G.fast, which began certification testing in 2014 spearheaded by the University of New Hampshire InterOperablity Laboratory (UNH-IOL) is being hyped as the latest and greatest way to speed up DSL, though it would be restricted to shorter loop lengths of between 300 and 820 feet, something that, alongside ISP resistance to spend money on upgrades, has historically limited the usefulness of vectoring and crosstalk-reduction DSL advancements of this type.

AT&T now says it's exploring use of the technology to deliver 300 Mbps to apartment building residents without the need for additional fiber runs throughout a building.

Bill Smith, president of technology operations for AT&T, says the company has started poking at G.Fast in the lab as an upgrade solution, but the company has yet to conduct any lab tests of the tech in the wild. Such an upgrade would provide AT&T with another tool as the company tries to keep pace with the much-faster broadband speeds being deployed by cable providers, courtesy of DOCSIS 3.1 upgrades.

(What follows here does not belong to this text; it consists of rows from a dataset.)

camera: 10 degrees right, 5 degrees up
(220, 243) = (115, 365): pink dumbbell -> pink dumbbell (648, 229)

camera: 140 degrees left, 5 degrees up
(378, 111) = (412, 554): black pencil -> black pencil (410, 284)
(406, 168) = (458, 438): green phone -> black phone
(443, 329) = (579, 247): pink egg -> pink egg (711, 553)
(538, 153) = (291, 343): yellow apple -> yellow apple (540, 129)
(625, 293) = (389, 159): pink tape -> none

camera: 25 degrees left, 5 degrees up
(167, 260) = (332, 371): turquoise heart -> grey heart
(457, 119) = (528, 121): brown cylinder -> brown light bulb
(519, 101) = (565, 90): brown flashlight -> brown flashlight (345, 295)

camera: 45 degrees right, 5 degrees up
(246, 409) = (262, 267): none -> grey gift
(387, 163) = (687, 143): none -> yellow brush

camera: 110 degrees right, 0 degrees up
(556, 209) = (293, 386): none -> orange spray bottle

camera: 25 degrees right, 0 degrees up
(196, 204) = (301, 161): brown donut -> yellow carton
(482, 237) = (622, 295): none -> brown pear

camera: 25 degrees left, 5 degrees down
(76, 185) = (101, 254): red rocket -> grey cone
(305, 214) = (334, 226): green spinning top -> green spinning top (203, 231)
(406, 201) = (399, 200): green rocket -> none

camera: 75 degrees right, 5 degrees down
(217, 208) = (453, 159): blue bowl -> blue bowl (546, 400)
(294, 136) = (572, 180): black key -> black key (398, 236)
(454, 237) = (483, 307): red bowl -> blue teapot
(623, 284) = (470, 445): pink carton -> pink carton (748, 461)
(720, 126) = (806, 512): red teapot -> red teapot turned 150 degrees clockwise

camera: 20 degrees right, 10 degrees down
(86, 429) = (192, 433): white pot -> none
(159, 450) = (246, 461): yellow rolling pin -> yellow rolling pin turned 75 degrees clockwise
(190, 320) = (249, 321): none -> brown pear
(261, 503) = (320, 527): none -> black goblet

"We haven't made the call yet on G.fast," Smith told Light Reading last week. "Hopefully it turns out to be part of our arsenal."

G.fast uses time-division duplexing (TDD) as opposed to ADSL2 and VDSL2, which use frequency division duplexing. In early trials overseas, British Telecom said that at distribution points within 100 meters (238 feet) of end users, G.fast can deliver broadband speeds of 300 Mbit/s at a distance of 350 meters (1,148 feet).